PROBLEM TO SOLVE: Leave the pictures out. Return all other data exactly.

DATA PROVIDED:
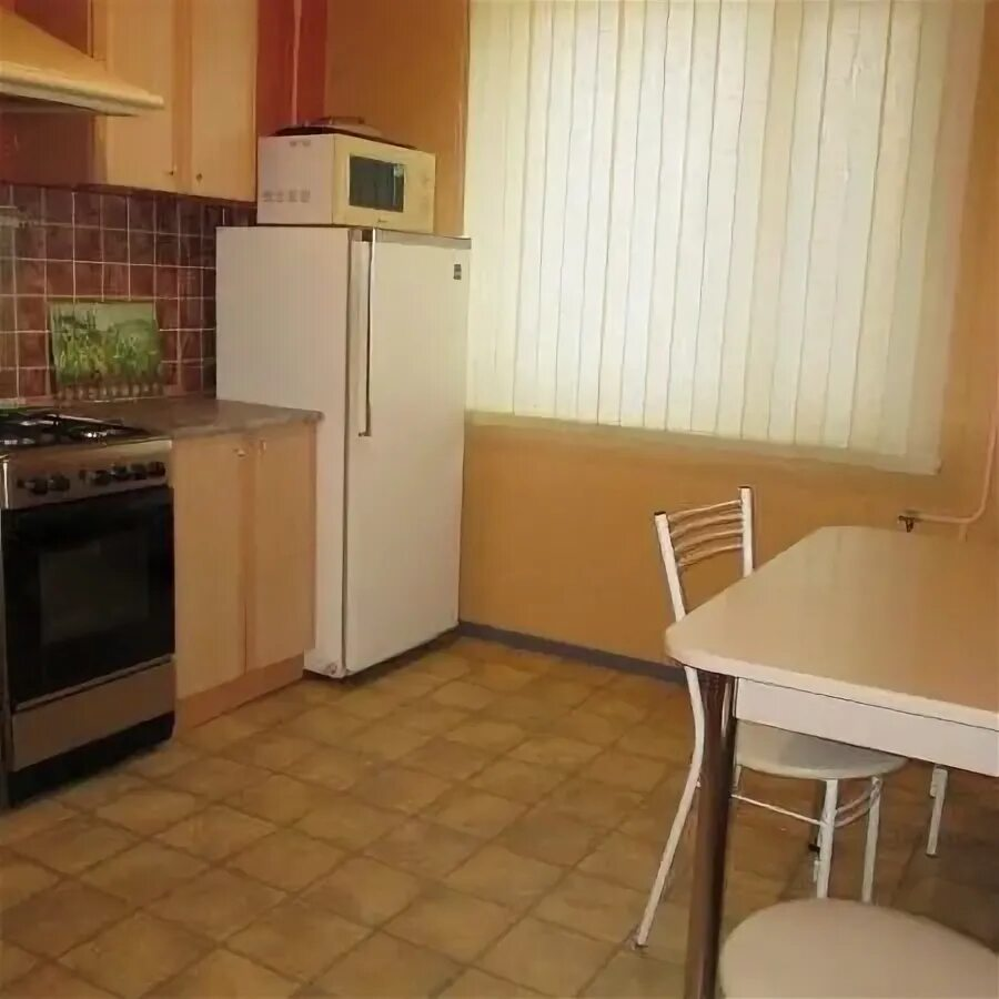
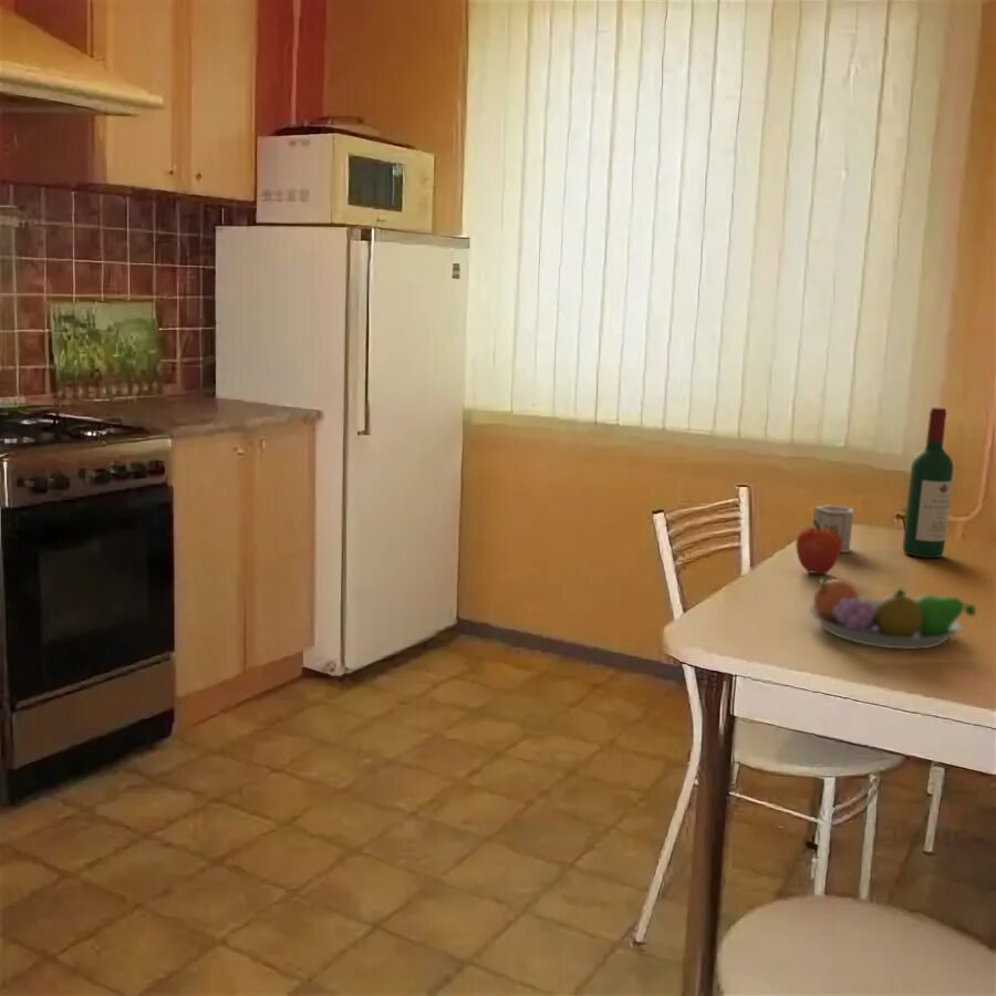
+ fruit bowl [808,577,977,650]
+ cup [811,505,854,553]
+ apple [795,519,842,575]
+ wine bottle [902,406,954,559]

WRITTEN SOLUTION:
+ fruit bowl [808,577,977,650]
+ cup [811,505,854,553]
+ apple [795,519,842,575]
+ wine bottle [902,406,954,559]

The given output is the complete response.